**Stored entries**
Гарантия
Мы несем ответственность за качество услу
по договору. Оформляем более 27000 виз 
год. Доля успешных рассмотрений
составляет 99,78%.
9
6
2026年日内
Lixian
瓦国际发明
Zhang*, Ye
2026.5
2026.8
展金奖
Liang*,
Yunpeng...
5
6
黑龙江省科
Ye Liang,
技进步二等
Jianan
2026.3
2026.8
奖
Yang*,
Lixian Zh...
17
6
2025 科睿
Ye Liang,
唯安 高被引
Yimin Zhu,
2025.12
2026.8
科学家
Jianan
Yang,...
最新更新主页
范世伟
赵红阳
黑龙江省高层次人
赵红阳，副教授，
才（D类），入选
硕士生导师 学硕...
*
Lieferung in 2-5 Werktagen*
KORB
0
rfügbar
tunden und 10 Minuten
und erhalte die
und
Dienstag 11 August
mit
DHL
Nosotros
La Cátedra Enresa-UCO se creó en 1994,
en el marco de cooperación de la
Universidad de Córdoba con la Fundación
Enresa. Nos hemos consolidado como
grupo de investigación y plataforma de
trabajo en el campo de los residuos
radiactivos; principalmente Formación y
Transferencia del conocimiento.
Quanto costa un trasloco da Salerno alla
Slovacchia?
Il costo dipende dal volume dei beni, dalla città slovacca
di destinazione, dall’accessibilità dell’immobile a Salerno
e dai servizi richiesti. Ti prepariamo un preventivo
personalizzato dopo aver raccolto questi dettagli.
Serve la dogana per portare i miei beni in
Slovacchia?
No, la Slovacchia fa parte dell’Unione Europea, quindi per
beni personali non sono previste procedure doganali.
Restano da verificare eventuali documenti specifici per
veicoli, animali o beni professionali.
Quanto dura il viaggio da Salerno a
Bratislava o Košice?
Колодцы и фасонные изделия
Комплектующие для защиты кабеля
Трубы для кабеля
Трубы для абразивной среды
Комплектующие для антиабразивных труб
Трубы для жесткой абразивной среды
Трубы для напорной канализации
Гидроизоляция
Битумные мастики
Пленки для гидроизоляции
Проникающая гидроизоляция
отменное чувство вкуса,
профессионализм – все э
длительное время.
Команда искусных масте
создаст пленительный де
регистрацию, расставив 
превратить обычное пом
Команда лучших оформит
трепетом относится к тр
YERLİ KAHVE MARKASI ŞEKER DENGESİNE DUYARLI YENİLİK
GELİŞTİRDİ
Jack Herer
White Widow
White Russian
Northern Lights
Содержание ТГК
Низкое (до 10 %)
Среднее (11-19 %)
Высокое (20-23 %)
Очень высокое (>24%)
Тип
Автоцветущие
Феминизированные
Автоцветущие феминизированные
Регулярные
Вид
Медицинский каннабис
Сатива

**WORK ORDER**
Reproduce exactly the entries above, limited to the lines from the one with "tunden und 10 Minuten" through the one with "Transferencia del conocimiento.", both included.

**SOLUTION TO THE PROBLEM**
tunden und 10 Minuten
und erhalte die
und
Dienstag 11 August
mit
DHL
Nosotros
La Cátedra Enresa-UCO se creó en 1994,
en el marco de cooperación de la
Universidad de Córdoba con la Fundación
Enresa. Nos hemos consolidado como
grupo de investigación y plataforma de
trabajo en el campo de los residuos
radiactivos; principalmente Formación y
Transferencia del conocimiento.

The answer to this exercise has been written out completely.